# [Work instruction]
Please copy every line of the data in which the string "latten" appears.

# # #

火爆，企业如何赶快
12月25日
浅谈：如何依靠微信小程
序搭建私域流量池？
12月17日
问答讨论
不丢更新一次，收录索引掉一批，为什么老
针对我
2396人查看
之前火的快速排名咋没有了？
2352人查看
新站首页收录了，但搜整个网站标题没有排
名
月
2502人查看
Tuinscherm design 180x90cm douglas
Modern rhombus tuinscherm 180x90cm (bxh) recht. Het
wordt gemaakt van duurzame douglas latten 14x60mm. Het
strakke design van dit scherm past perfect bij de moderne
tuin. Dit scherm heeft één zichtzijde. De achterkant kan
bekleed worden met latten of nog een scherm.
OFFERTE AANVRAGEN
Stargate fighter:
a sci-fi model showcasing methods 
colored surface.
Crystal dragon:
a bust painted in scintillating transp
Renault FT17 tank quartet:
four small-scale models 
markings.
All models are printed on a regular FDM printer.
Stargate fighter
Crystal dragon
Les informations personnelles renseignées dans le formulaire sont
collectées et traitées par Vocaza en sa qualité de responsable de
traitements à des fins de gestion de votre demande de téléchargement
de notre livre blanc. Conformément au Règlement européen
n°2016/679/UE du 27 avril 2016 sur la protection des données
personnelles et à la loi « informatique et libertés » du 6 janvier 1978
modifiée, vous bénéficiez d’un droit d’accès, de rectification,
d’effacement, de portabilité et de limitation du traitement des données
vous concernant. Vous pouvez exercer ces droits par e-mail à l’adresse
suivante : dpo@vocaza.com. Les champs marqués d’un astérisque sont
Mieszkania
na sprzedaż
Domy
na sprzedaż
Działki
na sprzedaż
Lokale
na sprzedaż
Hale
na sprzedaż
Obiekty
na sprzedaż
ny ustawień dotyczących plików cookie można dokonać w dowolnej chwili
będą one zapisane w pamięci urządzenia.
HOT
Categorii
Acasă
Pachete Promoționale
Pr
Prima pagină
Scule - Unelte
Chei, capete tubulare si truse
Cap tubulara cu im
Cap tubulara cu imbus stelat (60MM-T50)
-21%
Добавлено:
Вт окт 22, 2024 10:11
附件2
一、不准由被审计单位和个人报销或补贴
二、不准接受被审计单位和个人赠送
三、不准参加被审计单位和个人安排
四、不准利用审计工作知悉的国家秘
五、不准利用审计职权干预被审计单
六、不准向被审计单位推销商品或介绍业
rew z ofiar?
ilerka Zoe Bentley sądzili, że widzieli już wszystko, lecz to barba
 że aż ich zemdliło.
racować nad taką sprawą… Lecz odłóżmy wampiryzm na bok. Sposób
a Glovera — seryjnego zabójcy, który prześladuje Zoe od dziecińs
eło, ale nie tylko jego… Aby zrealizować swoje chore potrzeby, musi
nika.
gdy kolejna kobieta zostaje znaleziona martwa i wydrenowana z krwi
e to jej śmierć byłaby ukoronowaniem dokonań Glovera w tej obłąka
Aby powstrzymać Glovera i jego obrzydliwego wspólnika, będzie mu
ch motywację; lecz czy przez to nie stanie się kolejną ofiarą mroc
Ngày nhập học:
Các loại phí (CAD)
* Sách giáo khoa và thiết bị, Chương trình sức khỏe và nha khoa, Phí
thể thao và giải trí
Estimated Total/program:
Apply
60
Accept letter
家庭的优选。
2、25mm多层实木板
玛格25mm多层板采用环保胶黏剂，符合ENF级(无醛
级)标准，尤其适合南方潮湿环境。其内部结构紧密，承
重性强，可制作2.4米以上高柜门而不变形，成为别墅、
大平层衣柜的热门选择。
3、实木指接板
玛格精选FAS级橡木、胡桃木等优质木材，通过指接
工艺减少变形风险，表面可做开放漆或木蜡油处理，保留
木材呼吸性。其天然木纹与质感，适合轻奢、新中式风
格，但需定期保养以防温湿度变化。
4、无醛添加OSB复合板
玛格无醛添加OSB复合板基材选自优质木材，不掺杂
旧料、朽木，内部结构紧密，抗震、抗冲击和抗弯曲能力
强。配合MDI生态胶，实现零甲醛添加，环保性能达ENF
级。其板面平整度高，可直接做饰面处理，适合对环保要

# # #

# [Answer to the exercise]
wordt gemaakt van duurzame douglas latten 14x60mm. Het
bekleed worden met latten of nog een scherm.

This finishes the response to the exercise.